Par Roland S. Süssmann
Le 8 juillet dernier, une information discrète est passée sur les télescripteurs disant que l'OLP avait décidé que le futur "état palestinien" serait démocratique et doté d'une constitution basée sur la "charia", la Loi canonique islamique qui régit la vie religieuse, politique, sociale et individuelle. Afin de nous permettre de comprendre les implications réelles d'une telle déclaration, nous avons interrogé le professeur MOSHÉ SHARON, grande autorité mondiale de la langue et de la civilisation arabes et professeur d'Histoire islamique à l'Université hébraïque de Jérusalem.

Les termes "charia" et "démocratie" sont-ils compatibles ?
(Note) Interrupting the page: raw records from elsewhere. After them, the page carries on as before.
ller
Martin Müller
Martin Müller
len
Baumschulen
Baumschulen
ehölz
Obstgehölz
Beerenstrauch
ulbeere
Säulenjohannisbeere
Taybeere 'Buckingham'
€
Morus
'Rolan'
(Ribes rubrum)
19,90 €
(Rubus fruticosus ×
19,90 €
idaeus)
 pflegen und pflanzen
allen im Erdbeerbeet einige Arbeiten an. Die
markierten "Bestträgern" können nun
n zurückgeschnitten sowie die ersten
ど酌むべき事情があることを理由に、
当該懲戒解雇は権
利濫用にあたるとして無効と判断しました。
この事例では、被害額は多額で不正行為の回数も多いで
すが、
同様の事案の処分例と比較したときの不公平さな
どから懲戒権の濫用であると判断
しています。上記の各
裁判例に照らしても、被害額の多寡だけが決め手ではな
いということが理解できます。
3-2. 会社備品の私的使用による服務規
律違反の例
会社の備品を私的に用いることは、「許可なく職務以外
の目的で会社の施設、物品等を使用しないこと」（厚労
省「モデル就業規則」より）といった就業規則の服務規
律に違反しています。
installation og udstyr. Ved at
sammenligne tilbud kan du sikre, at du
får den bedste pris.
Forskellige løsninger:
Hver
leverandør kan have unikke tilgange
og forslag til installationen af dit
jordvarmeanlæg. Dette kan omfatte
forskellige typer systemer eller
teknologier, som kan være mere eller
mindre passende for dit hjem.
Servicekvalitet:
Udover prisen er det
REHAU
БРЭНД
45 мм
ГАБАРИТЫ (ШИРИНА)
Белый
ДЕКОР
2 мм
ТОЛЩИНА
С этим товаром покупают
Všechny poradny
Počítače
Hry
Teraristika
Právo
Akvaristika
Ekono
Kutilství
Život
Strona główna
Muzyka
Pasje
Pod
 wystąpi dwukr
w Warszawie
Avant de répondre à votre question, je voudrais préciser que le mot "charia" signifie en fait "route", la route de vie et de conduite juste à suivre. C'est donc ce nom que porte la législation islamique qui est basée sur une interprétation totalement libre du rite sacré par des experts qui n'ont jamais été élus, mais qui sont désignés par le règlement de ce même rite sacré. Cet état de choses ouvre la porte à tous les excès et à toutes les atrocités.
Cela dit, "démocratie" et "charia" sont deux concepts totalement paradoxaux, car les lois de la charia telles qu'elles existent ne peuvent contenir aucun élément de démocratie. Je prendrai l'exemple de la position de la femme qui, selon les lois de la charia, ne peut pas divorcer. Seul l'homme peut la répudier, elle n'a aucun moyen de sortir d'une union malheureuse. Les épouses sont considérées comme étant dans une position inférieure par rapport à leur mari, comme la femme, en général, est estimée comme étant plus basse que l'homme. Parallèlement, les docteurs de la Loi, les "oulémas", disposent d'un pouvoir absolu qui, au nom de la loi divine, peuvent dicter, sans jamais être contestés, n'importe quelle ordonnance affectant directement la vie familiale, la société ou l'État.
Dans le cadre d'une démocratie, les élections libres servent justement à permettre le changement de dirigeants, de choix de sociétés et de lois. Rien de tel dans la charia. Les imams (dignitaires religieux) et les oulémas ont leur position grâce à la loi de la charia et non par la volonté du peuple. Il faut bien comprendre que si la démocratie est l'expression de la volonté populaire, la charia est considérée comme la représentation de la volonté divine et donc considérée comme étant supérieure à la démocratie. Par conséquent, il est impossible de vouloir établir un état "démocratique et doté d'une constitution basée sur les lois de la charia". Une société doit donc opérer un choix radical, être régie par un système démocratique ou selon les lois de l'islam.
De plus, il faut souligner que les oulémas sont de véritables dictateurs d'une théocratie et que leurs décisions ont un caractère définitif, fermées à toute interpellation. Contrairement à une démocratie où les institutions et les autorités sont choisies et désignées par le peuple, les oulémas détiennent leur légitimité par la loi de l'islam. Ceci implique non seulement qu'ils ne sont pas élus et donc non sujets à une éventuelle réélection, mais qu'ils ne représentent aucune institution d'État. Ces hommes sont formés dans les écoles coraniques et nommés par leurs supérieurs.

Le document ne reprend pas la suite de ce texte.